Tunisian Prime Minister Habib Essid said he would telephone British counterpart David Cameron on Friday to respond to his government’s advice that the North African nation was unsafe for holidays.
Tunisian Prime Minister Habib Essid said he would telephone British counterpart David Cameron on Friday to respond to his government's advice that the North African nation was unsafe for holidays.
The Foreign Office guidance issued on Thursday evening forced British tour operators to halt all holidays to Tunisia in a massive blow to a key sector of its economy.
"We will ring the British prime minister to tell him we have done everything we can to protect all British interests and those of others countries -- that's out duty," Esebsi told a late-night session of parliament.

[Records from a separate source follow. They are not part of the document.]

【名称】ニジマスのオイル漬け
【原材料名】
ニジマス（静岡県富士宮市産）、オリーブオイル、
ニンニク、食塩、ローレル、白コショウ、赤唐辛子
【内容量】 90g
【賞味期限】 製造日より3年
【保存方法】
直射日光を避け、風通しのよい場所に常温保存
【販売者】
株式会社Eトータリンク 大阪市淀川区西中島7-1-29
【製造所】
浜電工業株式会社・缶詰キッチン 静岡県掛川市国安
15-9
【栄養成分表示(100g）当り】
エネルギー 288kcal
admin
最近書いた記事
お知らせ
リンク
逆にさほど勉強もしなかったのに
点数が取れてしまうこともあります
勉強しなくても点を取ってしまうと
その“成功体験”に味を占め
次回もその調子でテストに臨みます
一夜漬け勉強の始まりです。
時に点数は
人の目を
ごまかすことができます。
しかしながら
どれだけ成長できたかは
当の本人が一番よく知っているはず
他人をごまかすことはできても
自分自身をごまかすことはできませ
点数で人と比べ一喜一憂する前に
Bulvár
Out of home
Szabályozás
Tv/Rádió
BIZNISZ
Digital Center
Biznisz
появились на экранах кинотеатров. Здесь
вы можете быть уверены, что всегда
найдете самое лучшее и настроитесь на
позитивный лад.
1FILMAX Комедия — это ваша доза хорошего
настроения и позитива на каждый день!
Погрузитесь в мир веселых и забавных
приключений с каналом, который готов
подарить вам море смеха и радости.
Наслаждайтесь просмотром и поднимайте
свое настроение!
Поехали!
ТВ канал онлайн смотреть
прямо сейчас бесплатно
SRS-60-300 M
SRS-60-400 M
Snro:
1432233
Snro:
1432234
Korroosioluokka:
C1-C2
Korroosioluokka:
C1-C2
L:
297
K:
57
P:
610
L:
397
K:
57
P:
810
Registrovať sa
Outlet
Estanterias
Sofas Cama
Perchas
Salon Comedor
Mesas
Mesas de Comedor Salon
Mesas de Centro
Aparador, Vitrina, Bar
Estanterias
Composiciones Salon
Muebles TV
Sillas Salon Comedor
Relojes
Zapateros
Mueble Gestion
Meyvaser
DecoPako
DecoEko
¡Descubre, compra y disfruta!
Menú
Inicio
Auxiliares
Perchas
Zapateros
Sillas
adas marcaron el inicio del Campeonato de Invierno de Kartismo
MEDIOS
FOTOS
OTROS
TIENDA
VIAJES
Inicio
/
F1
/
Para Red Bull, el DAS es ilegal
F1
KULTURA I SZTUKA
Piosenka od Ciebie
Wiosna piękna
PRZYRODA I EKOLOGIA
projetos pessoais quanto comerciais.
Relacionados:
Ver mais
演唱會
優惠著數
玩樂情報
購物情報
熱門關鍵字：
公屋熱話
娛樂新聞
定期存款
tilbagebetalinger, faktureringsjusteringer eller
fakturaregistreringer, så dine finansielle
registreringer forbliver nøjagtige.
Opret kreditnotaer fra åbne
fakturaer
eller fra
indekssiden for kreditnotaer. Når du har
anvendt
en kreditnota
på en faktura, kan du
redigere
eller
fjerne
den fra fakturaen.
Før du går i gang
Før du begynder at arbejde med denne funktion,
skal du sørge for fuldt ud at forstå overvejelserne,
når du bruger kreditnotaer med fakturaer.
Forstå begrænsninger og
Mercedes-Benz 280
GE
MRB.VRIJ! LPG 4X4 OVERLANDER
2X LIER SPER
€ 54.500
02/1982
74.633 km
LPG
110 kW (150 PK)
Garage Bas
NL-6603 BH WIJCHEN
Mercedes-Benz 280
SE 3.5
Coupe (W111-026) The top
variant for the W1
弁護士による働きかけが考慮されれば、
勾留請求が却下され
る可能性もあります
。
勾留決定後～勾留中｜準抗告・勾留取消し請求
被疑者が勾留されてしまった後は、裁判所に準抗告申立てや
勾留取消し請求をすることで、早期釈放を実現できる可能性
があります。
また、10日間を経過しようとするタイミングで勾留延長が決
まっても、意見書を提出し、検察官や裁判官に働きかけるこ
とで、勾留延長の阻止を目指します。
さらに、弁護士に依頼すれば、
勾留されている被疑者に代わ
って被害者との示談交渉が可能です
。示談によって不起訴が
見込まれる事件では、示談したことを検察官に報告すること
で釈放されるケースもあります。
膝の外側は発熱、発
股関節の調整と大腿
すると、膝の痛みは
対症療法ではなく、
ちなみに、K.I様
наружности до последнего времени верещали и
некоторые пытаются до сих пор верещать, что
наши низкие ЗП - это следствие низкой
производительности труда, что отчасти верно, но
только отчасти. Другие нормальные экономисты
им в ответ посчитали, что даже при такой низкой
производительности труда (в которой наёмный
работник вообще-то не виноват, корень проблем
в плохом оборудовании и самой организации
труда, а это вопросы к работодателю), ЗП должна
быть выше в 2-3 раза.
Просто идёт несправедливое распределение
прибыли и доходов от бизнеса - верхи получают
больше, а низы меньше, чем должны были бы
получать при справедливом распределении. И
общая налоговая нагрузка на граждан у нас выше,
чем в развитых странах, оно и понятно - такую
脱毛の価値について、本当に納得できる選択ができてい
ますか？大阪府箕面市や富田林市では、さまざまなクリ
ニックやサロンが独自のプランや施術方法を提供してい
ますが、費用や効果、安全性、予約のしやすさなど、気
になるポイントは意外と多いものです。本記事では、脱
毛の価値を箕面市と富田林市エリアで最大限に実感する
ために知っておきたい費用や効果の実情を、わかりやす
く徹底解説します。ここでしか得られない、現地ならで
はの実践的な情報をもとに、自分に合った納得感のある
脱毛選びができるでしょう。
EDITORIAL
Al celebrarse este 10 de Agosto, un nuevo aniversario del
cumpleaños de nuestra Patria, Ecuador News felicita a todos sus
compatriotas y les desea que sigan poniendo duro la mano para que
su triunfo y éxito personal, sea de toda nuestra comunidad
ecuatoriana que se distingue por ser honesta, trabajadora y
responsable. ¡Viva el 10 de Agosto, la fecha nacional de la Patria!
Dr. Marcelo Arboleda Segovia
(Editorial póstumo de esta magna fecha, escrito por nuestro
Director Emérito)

"Britain is free to take whatever decision it likes -- it's a sovereign country -- but we too are a sovereign country and we have a position to take."
Essid did not elaborate on what that position might be but he told lawmakers that the British decision would "have repercussions."
Tunisia has brought in a raft of new security measures, including arming tourist police, since a Takfiri gunman killed 38 foreign holidaymakers, 30 of them Britons, at the beach resort of Port El Kantaoui on June 26.
But the Foreign Office said it did not believe they provided "adequate protection" and advised against all but essential travel.
Within minutes of the advice, tour operators Thomson and First Choice said they had cancelled all flights to Tunisia for the rest of the season, until October 31.
Britain's largest travel association, ABTA, said the 3,000 or so British tourists currently in Tunisia would be flown home as soon as possible.